Описание к видео Don’t miss out on these overlooked 2024 tax deductions

Are you potentially overpaying on your taxes by missing out on deductions?

Here’s a rundown of ten often overlooked deductions that can help you keep more money in your wallet.

1. State Sales Taxes

For residents in states without an income tax—such as Florida, Texas, and Wyoming—deducting state and local sales taxes can be beneficial. Taxpayers can choose between deducting state income taxes or sales taxes. If you're in a no-income-tax state, you have two options to claim the sales tax deduction:
• Use IRS tables to determine your deduction.
• Track your sales tax payments throughout the year, including significant purchases like vehicles or home renovations. Just remember, the total for all state and local taxes is capped at $10,000.

2. Reinvested Dividends

While not a traditional deduction, reinvesting dividends can significantly impact your taxable income.
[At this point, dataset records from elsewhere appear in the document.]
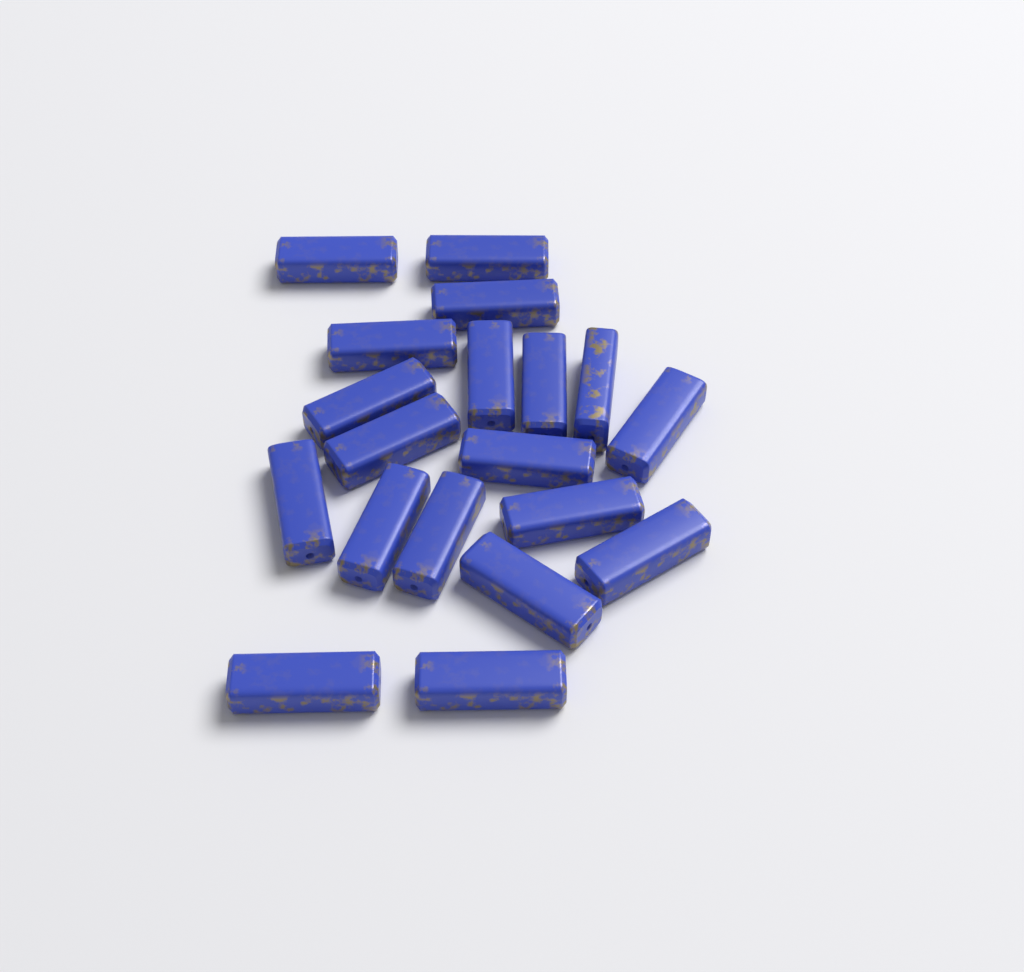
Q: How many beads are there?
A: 19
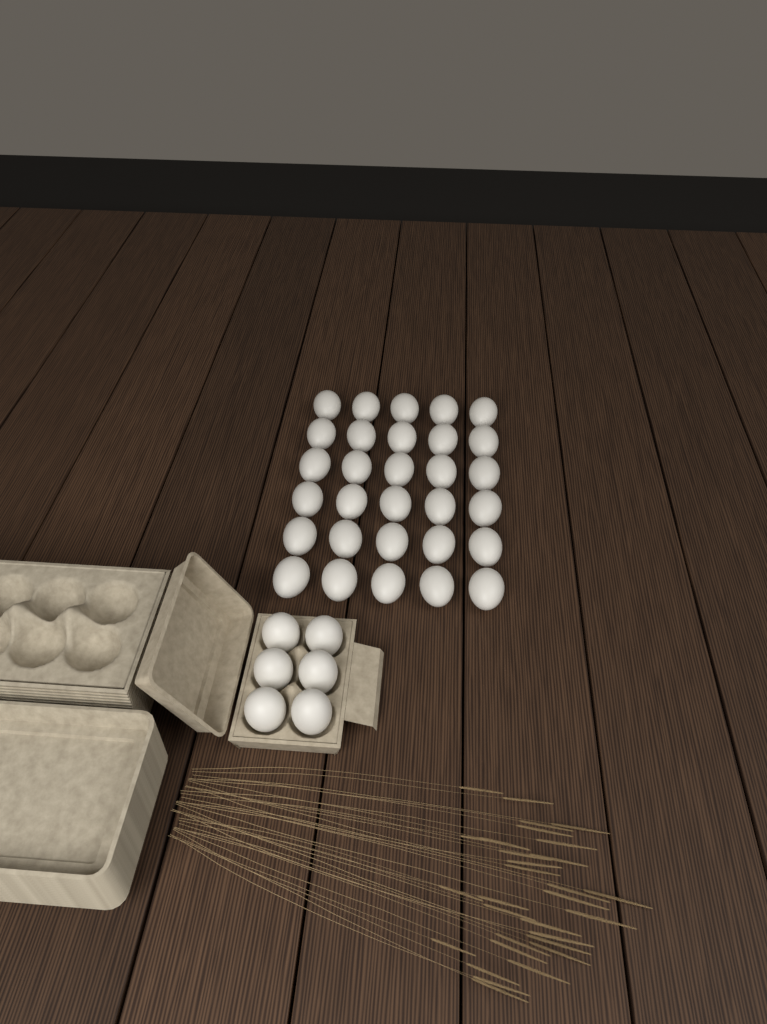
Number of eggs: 36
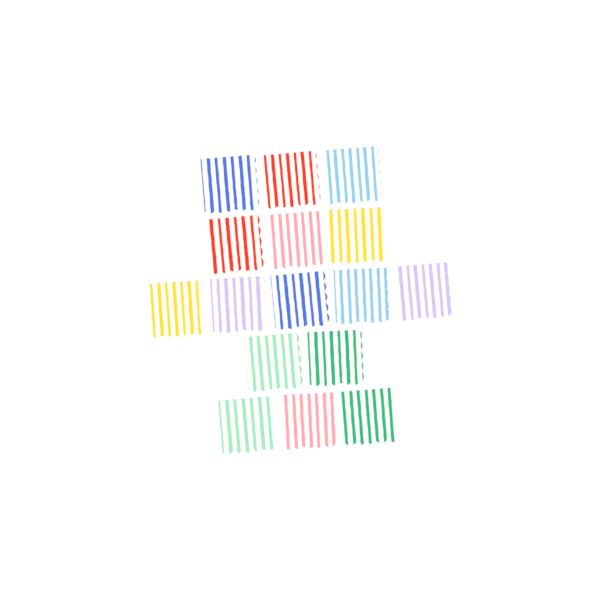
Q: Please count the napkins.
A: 16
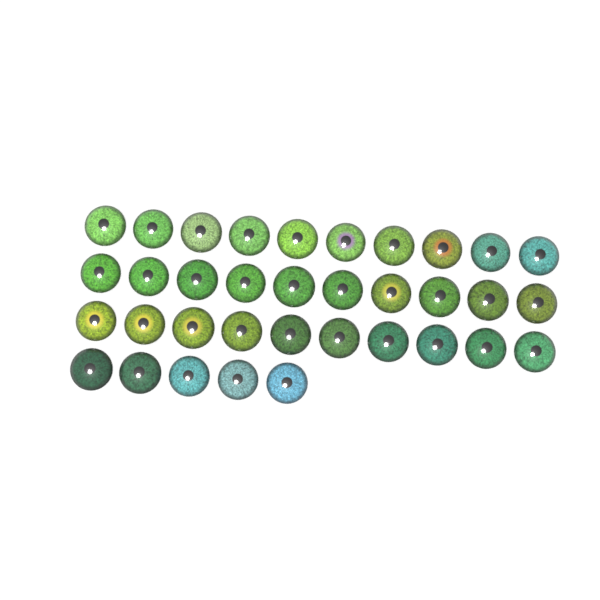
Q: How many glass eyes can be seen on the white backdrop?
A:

When dividends are reinvested, they increase your tax basis in the investment, reducing your taxable capital gains when you sell. This little-known detail can lead to substantial tax savings.

3. Out-of-Pocket Charitable Contributions

Donations extend beyond just cash gifts. Keep track of out-of-pocket expenses incurred while volunteering, such as ingredients for meals or stamps for fundraising. Additionally, if you drive for charity, you can deduct 14 cents per mile. These small expenses can add up and make a difference on your tax return.

4. Student Loan Interest

Previously, only those who directly paid off student loans could claim a deduction. Now, if someone else pays your student loans, the IRS considers it as if you paid it yourself, allowing you to claim up to $2,500 in deductions—provided you’re not claimed as a dependent.